Monday, February 4, 2008

The lies they told us in school

I don't remember much about my kindergarten experience, except that it wasn't really my thing. I never did like to draw, color, sing, or do any other fun stuff like that, and the parents always put me in morning kindergarten (back when it was only a half day), so I was never awake. Maybe another reason I didn't like it, but didn't realize it at the time, was the lie that was perpetrated for generations before me that Columbus sailing to the New World proved the Earth was round.

I still don't see any great reason to celebrate Columbus Day (except for the day off school of course; I'll never turn one of those down).

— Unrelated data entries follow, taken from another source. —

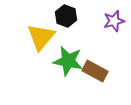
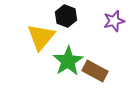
green star: rotated 28 degrees clockwise
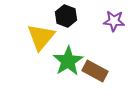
purple star: rotated 20 degrees clockwise
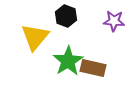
yellow triangle: moved 6 px left
brown rectangle: moved 2 px left, 3 px up; rotated 15 degrees counterclockwise
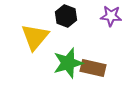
purple star: moved 3 px left, 5 px up
green star: moved 2 px down; rotated 16 degrees clockwise
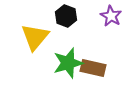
purple star: rotated 25 degrees clockwise
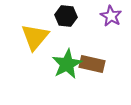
black hexagon: rotated 15 degrees counterclockwise
green star: moved 1 px left, 1 px down; rotated 12 degrees counterclockwise
brown rectangle: moved 1 px left, 4 px up
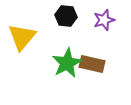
purple star: moved 7 px left, 4 px down; rotated 25 degrees clockwise
yellow triangle: moved 13 px left
green star: moved 1 px up
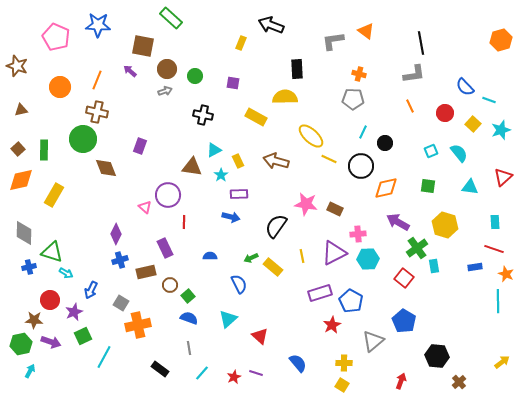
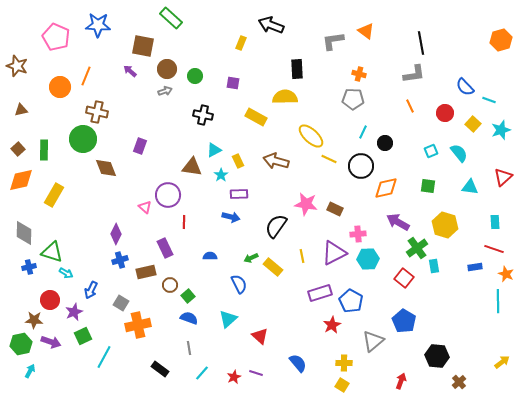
orange line at (97, 80): moved 11 px left, 4 px up
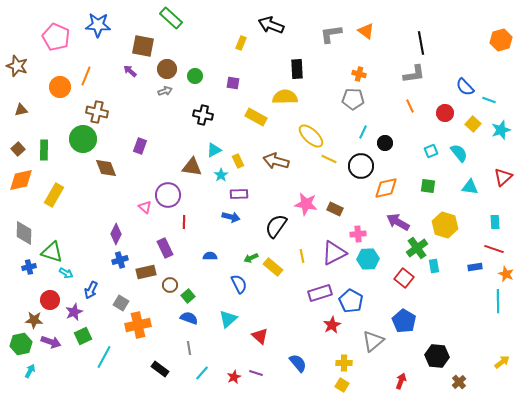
gray L-shape at (333, 41): moved 2 px left, 7 px up
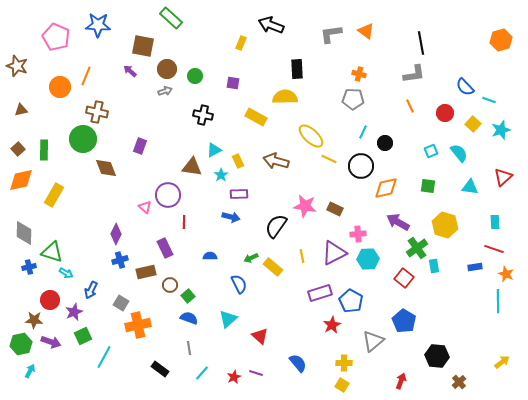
pink star at (306, 204): moved 1 px left, 2 px down
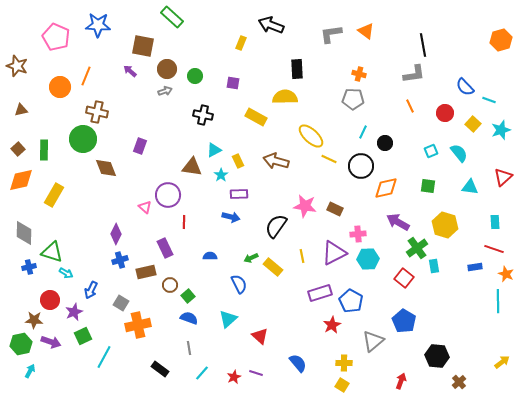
green rectangle at (171, 18): moved 1 px right, 1 px up
black line at (421, 43): moved 2 px right, 2 px down
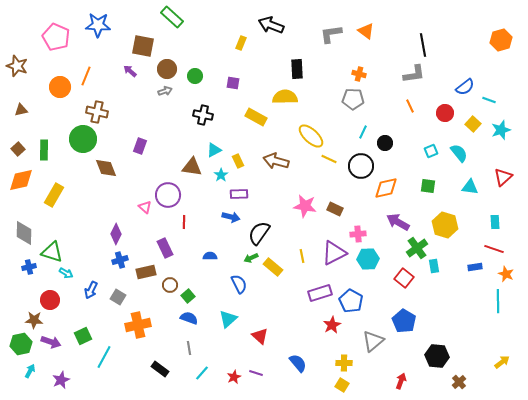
blue semicircle at (465, 87): rotated 84 degrees counterclockwise
black semicircle at (276, 226): moved 17 px left, 7 px down
gray square at (121, 303): moved 3 px left, 6 px up
purple star at (74, 312): moved 13 px left, 68 px down
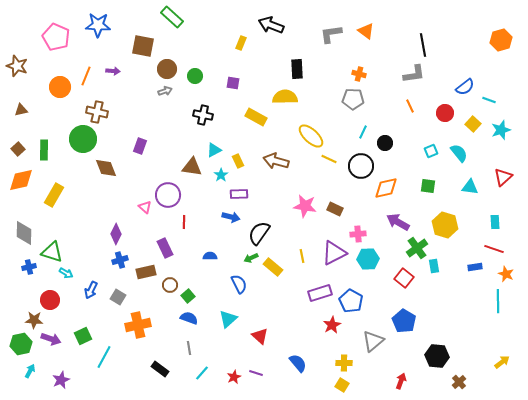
purple arrow at (130, 71): moved 17 px left; rotated 144 degrees clockwise
purple arrow at (51, 342): moved 3 px up
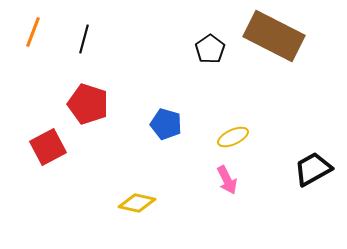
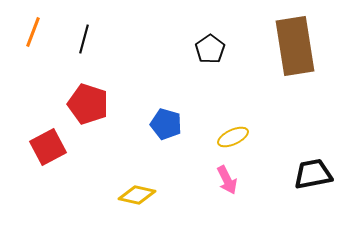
brown rectangle: moved 21 px right, 10 px down; rotated 54 degrees clockwise
black trapezoid: moved 5 px down; rotated 18 degrees clockwise
yellow diamond: moved 8 px up
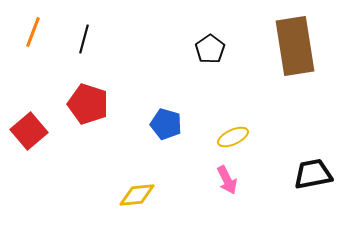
red square: moved 19 px left, 16 px up; rotated 12 degrees counterclockwise
yellow diamond: rotated 18 degrees counterclockwise
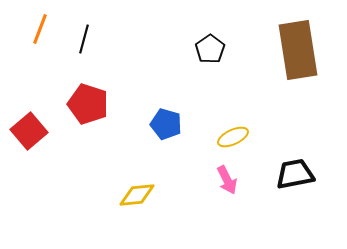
orange line: moved 7 px right, 3 px up
brown rectangle: moved 3 px right, 4 px down
black trapezoid: moved 18 px left
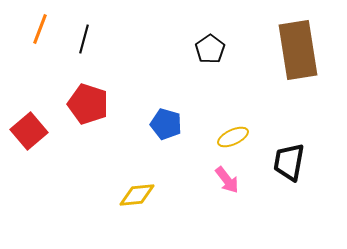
black trapezoid: moved 6 px left, 12 px up; rotated 69 degrees counterclockwise
pink arrow: rotated 12 degrees counterclockwise
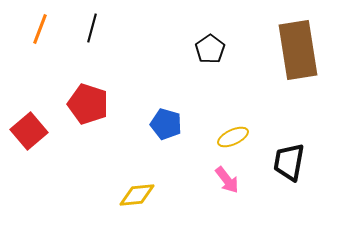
black line: moved 8 px right, 11 px up
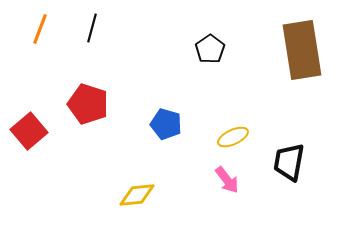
brown rectangle: moved 4 px right
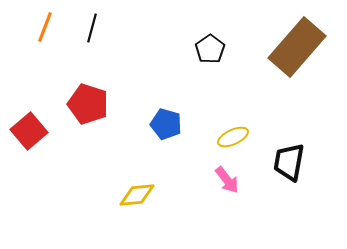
orange line: moved 5 px right, 2 px up
brown rectangle: moved 5 px left, 3 px up; rotated 50 degrees clockwise
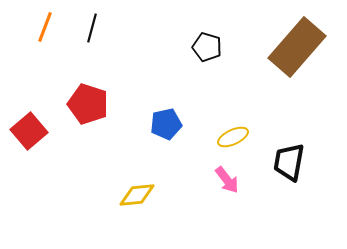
black pentagon: moved 3 px left, 2 px up; rotated 20 degrees counterclockwise
blue pentagon: rotated 28 degrees counterclockwise
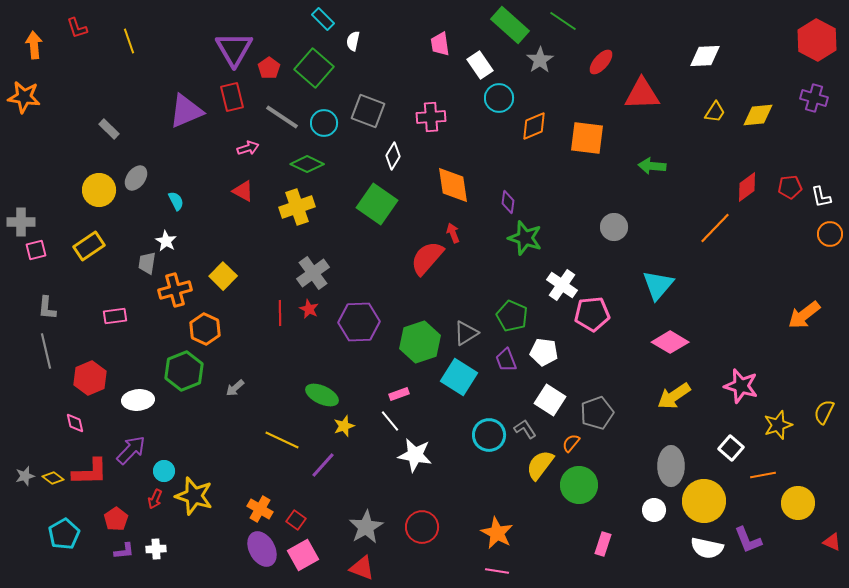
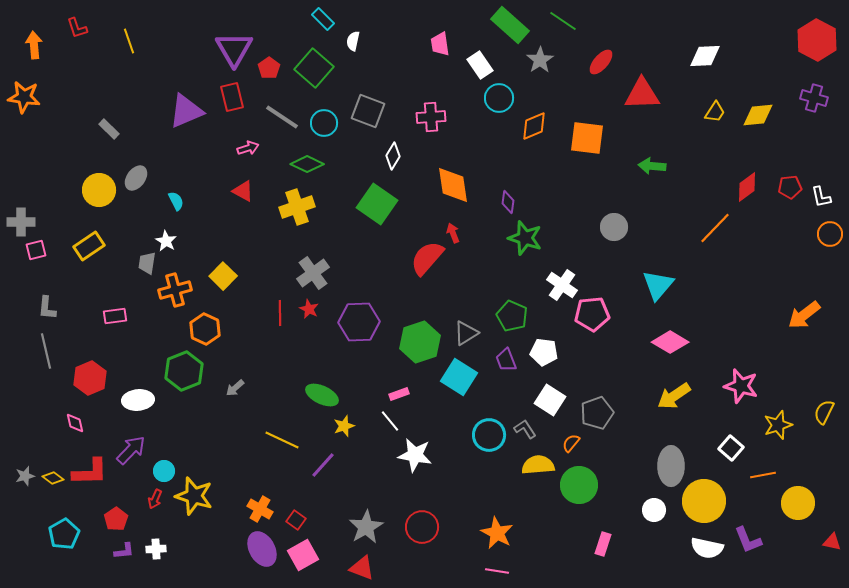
yellow semicircle at (540, 465): moved 2 px left; rotated 48 degrees clockwise
red triangle at (832, 542): rotated 12 degrees counterclockwise
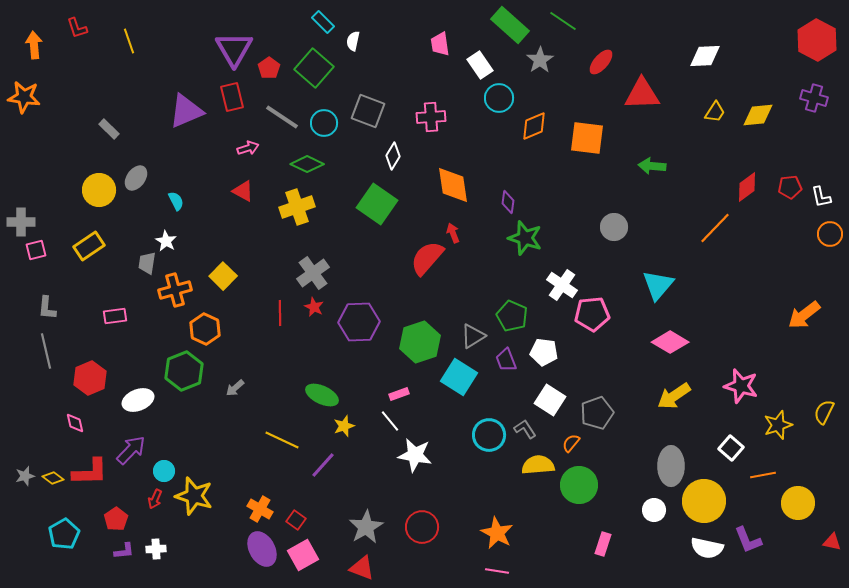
cyan rectangle at (323, 19): moved 3 px down
red star at (309, 309): moved 5 px right, 2 px up
gray triangle at (466, 333): moved 7 px right, 3 px down
white ellipse at (138, 400): rotated 16 degrees counterclockwise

He missed his target by 12,000 miles (not to mention a whole ocean), never actually landed on the mainland of either continent of the Americas, enslaved the natives, and due to his navigational prowess gave them a name that lasted for centuries: Indians. One thing he did not do, however, was prove the Earth wasn't flat.

Granted I don't know the opinion of the common person, but it was a well-known fact among the scientific community that the world was nowhere near flat. A few indicators: when a ship sailed over the horizon, the hull disappeared before the sail. During an eclipse, the shadow of the Earth on the moon was clearly round. The north star Polaris is close to the horizon at the equator. Shadows don't all point in the same direction.

The shadows thingy mentioned above was actually used to calculated the circumference of the Earth by Eratosthenes some 200 years before the birth of Christ, and he got it pretty close (within 5%-15% depending on which definition of the stadion you go by). This measurement came several hundred years after Pythagoras and Plato had decided the Earth was round, although they didn't have any evidence besides their own reasoning).

I've asked around a bit, and most of my American students weren't taught that Columbus disproved the flat Earth. That means that somewhere in the ten years between my kindergarten experience and theirs, someone seems to have gotten their heads together and started teaching the truth, or at least not telling outright lies.